▶ _EXERCISE DIRECTIONS_: Exactly as shown below, retype every line of the data.

▶ _ENTRIES SUPPLIED_:
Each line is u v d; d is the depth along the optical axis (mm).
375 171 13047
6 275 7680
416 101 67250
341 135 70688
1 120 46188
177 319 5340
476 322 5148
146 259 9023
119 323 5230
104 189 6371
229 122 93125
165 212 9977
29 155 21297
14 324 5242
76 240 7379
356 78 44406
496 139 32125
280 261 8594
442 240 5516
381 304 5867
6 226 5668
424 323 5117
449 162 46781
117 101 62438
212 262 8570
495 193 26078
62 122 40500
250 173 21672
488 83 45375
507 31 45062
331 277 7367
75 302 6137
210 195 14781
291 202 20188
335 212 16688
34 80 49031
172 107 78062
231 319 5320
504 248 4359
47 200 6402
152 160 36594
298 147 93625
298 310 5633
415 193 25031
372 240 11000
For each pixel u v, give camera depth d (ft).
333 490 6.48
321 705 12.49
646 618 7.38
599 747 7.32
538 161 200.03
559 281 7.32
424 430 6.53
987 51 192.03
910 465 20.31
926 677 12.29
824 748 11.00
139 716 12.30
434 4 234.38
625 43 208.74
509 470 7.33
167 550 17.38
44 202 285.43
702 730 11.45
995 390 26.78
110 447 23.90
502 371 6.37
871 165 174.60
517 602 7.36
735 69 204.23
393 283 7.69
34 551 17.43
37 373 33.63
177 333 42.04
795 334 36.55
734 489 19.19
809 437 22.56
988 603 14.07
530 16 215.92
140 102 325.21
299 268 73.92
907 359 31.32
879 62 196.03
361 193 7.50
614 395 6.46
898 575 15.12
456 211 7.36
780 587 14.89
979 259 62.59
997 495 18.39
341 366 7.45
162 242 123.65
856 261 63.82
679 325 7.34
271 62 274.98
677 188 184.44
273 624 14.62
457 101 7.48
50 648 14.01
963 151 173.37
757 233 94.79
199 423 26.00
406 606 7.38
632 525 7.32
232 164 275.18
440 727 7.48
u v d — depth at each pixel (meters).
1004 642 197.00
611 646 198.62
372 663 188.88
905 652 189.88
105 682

▶ _EXERCISE ANSWER_:
Each line is u v d; d is the depth along the optical axis (mm).
375 171 13047
6 275 7680
416 101 67250
341 135 70688
1 120 46188
177 319 5340
476 322 5148
146 259 9023
119 323 5230
104 189 6371
229 122 93125
165 212 9977
29 155 21297
14 324 5242
76 240 7379
356 78 44406
496 139 32125
280 261 8594
442 240 5516
381 304 5867
6 226 5668
424 323 5117
449 162 46781
117 101 62438
212 262 8570
495 193 26078
62 122 40500
250 173 21672
488 83 45375
507 31 45062
331 277 7367
75 302 6137
210 195 14781
291 202 20188
335 212 16688
34 80 49031
172 107 78062
231 319 5320
504 248 4359
47 200 6402
152 160 36594
298 147 93625
298 310 5633
415 193 25031
372 240 11000
For each pixel u v, give camera depth d (ft).
333 490 6.48
321 705 12.49
646 618 7.38
599 747 7.32
538 161 200.03
559 281 7.32
424 430 6.53
987 51 192.03
910 465 20.31
926 677 12.29
824 748 11.00
139 716 12.30
434 4 234.38
625 43 208.74
509 470 7.33
167 550 17.38
44 202 285.43
702 730 11.45
995 390 26.78
110 447 23.90
502 371 6.37
871 165 174.60
517 602 7.36
735 69 204.23
393 283 7.69
34 551 17.43
37 373 33.63
177 333 42.04
795 334 36.55
734 489 19.19
809 437 22.56
988 603 14.07
530 16 215.92
140 102 325.21
299 268 73.92
907 359 31.32
879 62 196.03
361 193 7.50
614 395 6.46
898 575 15.12
456 211 7.36
780 587 14.89
979 259 62.59
997 495 18.39
341 366 7.45
162 242 123.65
856 261 63.82
679 325 7.34
271 62 274.98
677 188 184.44
273 624 14.62
457 101 7.48
50 648 14.01
963 151 173.37
757 233 94.79
199 423 26.00
406 606 7.38
632 525 7.32
232 164 275.18
440 727 7.48
u v d — depth at each pixel (meters).
1004 642 197.00
611 646 198.62
372 663 188.88
905 652 189.88
105 682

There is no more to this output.